On Monday (28 September), the Scottish and Welsh Governments published ‘Legislative Consent Memorandums’ (LCM) regarding the UK Internal Market Bill. Both recommended that the Scottish and Welsh Parliaments should withhold consent.
This Insight looks at each government’s position, as well as broader concerns about how the UK Government deals with legislative consent.
The Internal Market Bill and legislative consent
The United Kingdom Internal Market Bill 2019-21 was introduced to the House of Commons on 9 September 2020. It seeks to legislate for a UK ‘Internal Market’ at the end of the Brexit transition period.
The Sewel Convention states that the UK Government will “not normally” legislate on devolved matters without consent from the relevant devolved legislature. The UK Government accepts that this convention applies to every part of the Bill.
The Scottish and Welsh Parliaments and Northern Ireland Assembly require the Scottish and Welsh Governments and Northern Ireland Executive to publish a LCM when the UK Government puts forward legislation affecting devolved matters. These typically explain the rationale behind the granting or withholding of consent.
Although the Scottish and Welsh Governments published their LCMs on Monday, the Northern Ireland Executive has yet to do so.
The Scottish Government LCM
In its LCM, the Scottish Government sets out several objections to the Bill. It questions its necessity given the ongoing Common Frameworks programme, and believes it encourages “harmful deregulation” without adequate parliamentary scrutiny.
Its most substantial criticism is that the Internal Market Bill is “fundamentally incompatible” with the “principles and practice” of the devolution settlement in Scotland. By compelling primary or secondary Scottish legislation to conform to the principles of the Bill, the LCM argues that it introduces “a new, wide-ranging constraint on devolved competence.”

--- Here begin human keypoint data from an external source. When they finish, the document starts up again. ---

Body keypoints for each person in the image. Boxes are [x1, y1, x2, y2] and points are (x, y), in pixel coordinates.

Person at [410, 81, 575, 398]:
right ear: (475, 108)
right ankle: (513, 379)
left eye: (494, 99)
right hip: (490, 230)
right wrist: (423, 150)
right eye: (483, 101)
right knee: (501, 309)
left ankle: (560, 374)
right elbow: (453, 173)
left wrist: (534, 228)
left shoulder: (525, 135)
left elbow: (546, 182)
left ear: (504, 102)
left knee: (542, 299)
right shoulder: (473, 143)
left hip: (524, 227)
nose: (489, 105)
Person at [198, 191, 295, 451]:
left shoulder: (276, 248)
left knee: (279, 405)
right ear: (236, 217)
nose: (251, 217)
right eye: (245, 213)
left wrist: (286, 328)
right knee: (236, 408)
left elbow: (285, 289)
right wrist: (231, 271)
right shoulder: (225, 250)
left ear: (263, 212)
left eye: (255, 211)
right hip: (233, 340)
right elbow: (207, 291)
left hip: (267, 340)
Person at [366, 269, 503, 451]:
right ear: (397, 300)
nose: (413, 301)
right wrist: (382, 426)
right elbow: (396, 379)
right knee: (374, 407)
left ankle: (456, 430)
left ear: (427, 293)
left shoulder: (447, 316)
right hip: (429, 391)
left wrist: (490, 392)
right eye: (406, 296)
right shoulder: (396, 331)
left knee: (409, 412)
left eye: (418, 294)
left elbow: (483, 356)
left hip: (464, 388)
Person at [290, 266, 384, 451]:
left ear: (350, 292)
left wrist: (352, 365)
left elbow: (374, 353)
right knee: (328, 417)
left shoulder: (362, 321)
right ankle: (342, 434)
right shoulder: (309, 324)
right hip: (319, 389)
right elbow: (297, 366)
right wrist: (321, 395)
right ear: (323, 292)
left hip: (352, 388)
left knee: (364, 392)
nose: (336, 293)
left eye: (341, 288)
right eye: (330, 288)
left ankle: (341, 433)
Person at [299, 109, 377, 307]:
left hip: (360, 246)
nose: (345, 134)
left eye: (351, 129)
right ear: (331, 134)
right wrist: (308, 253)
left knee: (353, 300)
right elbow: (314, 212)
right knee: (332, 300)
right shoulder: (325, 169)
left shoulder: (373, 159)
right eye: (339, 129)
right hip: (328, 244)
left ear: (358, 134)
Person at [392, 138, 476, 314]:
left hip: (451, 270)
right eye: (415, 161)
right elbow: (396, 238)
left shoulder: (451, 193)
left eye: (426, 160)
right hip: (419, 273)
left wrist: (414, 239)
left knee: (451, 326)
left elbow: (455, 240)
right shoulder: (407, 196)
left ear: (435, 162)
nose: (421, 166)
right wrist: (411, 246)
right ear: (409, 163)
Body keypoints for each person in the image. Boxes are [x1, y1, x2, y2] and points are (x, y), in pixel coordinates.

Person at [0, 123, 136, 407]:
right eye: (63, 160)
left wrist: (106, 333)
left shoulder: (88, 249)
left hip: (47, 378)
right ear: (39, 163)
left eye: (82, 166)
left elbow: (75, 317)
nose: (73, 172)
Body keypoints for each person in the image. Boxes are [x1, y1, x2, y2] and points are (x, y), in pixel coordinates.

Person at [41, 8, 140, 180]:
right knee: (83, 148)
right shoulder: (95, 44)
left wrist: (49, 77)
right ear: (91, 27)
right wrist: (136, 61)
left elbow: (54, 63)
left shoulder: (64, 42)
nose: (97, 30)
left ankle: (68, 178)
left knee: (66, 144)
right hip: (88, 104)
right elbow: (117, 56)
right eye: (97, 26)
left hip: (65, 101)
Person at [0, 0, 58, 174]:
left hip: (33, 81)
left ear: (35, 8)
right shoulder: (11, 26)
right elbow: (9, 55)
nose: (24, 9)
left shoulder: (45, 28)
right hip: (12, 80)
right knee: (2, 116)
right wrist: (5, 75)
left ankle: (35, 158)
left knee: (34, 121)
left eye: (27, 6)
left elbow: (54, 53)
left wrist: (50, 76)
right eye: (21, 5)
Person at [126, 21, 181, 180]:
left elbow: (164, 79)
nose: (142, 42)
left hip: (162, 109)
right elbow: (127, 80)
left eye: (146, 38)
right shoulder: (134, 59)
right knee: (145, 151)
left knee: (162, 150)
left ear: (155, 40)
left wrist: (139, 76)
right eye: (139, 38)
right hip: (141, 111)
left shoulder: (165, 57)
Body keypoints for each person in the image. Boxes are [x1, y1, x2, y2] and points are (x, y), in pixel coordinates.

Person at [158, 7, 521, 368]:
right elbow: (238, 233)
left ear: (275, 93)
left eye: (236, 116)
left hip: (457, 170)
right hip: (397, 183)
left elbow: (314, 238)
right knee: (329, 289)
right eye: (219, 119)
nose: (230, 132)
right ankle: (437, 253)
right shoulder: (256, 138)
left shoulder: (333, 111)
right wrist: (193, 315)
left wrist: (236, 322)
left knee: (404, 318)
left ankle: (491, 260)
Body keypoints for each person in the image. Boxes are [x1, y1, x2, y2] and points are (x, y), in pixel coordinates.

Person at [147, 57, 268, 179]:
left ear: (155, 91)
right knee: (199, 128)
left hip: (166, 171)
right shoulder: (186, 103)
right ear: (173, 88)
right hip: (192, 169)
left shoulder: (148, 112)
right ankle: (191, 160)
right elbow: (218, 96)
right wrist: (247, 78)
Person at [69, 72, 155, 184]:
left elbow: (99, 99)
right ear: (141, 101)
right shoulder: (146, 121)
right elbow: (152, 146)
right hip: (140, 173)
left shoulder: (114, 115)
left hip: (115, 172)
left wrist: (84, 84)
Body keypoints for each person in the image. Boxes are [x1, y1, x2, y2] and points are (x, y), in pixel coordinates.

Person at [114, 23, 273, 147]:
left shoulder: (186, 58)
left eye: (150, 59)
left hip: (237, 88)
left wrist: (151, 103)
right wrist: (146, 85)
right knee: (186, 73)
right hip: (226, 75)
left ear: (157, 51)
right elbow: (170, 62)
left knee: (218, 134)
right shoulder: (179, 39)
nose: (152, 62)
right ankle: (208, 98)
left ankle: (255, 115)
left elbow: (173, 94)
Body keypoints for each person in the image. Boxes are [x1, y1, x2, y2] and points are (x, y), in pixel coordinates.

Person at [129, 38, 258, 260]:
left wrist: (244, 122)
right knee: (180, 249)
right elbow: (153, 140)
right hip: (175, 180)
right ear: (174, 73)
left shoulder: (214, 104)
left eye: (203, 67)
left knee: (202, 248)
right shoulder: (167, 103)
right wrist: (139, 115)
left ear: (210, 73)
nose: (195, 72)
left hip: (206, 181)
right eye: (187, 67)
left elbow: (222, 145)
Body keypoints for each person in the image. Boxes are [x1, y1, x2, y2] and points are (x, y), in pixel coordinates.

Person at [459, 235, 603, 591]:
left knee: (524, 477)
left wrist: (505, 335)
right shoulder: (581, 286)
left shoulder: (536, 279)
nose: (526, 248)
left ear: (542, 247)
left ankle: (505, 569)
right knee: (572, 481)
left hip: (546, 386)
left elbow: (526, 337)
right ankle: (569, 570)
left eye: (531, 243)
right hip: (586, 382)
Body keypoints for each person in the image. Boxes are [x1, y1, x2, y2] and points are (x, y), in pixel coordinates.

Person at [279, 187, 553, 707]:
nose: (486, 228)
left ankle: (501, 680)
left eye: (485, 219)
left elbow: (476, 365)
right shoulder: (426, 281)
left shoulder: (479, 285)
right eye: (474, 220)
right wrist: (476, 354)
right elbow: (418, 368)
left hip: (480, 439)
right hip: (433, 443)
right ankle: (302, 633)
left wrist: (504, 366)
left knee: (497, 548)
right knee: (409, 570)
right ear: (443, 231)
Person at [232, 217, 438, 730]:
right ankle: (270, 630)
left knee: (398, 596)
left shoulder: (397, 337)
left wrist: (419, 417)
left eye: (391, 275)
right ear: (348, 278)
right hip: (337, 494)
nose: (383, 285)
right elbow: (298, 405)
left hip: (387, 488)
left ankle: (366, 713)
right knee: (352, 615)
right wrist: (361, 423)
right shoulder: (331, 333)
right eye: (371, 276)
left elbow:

The Scottish Government also believes the provision in the Bill that allows the UK Government to provide financial assistance risks “an uncoordinated and potentially incoherent approach to spending in devolved areas.” It objects to the Bill’s intention to make state aid (which will replace EU subsidies) a reserved (sitting with the UK Parliament) rather than devolved matter.
Finally, the LCM says the Scottish Government is “deeply concerned” at the UK Government’s “increasing” tendency to add enactments to Schedule 4 of the Scotland Act 1998. That schedule contains a list of enactments the Scottish Parliament is not allowed to modify. Other Brexit legislation was added to that list in 2018 and 2020. The Scottish Government says this means Holyrood’s legislative competence will be “permanently reduced.”
As a consequence, the Scottish Government does not intend to lodge a formal motion on the Internal Market Bill. Instead, it will invite the Scottish Parliament to debate the legislation “in due course.”
The Welsh Government LCM
The Welsh Government LCM concurs with many of the Scottish Government’s objections but departs in other respects.
Welsh Ministers agree the Internal Market Bill risks resulting in a “race to the bottom” in terms of standards. They object to the potential “setting aside” of “Welsh-made rules” as applied to goods or services originating from other parts of the UK. The LCM also rejects the proposed reservation of state aid and the intention to make the Internal Market Bill a “protected” enactment under Schedule 7B of the Government of Wales Act 2006.
Unlike the Scottish Government, however, the Welsh Government’s LCM says it is “not opposed,” either to the principle of a UK internal market or to a UK-wide state aid regime (though it believes the Bill goes “far beyond” what is necessary). Welsh Ministers also say they are “open” to the creation of an independent Office of the Internal Market. But they don’t believe the Competition and Markets Authority “as currently constituted is a suitable vehicle for this.”
The Welsh LCM states that the Welsh Government plans to publish proposed amendments to the Internal Market Bill but will not recommend consent by Senedd Cymru/Welsh Parliament unless it is “substantially amended to address our significant concerns.”
Even if both the Scottish and Welsh Governments recommend withholding consent (or do not even lodge consent motions), this will not prevent the Internal Market Bill from becoming law.
Reforming the Sewel Convention?
The Institute for Government (IfG) recently published recommendations for ways to “repair” what it calls a “breakdown in trust” created by the passing of UK-wide legislation without the consent of the devolved legislatures.
The IfG proposes:
- the UK Government formally recognises that consent is required for legislation amending the powers of the devolved legislatures
- an agreed “minimum period” in which UK Government departments share draft legislation with their devolved counterparts
- “devolution statements” explaining why the UK Government has chosen to legislate without consent
- a greater scrutiny role for parliamentary committees.
Last week, the House of Commons Procedure Committee also announced an investigation into how the Commons engages with the UK’s territorial constitution. Karen Bradley MP, the Committee Chair, said the IfG’s recommendations provided “an excellent starting point” to examine how the Commons interacted with the Sewel Convention.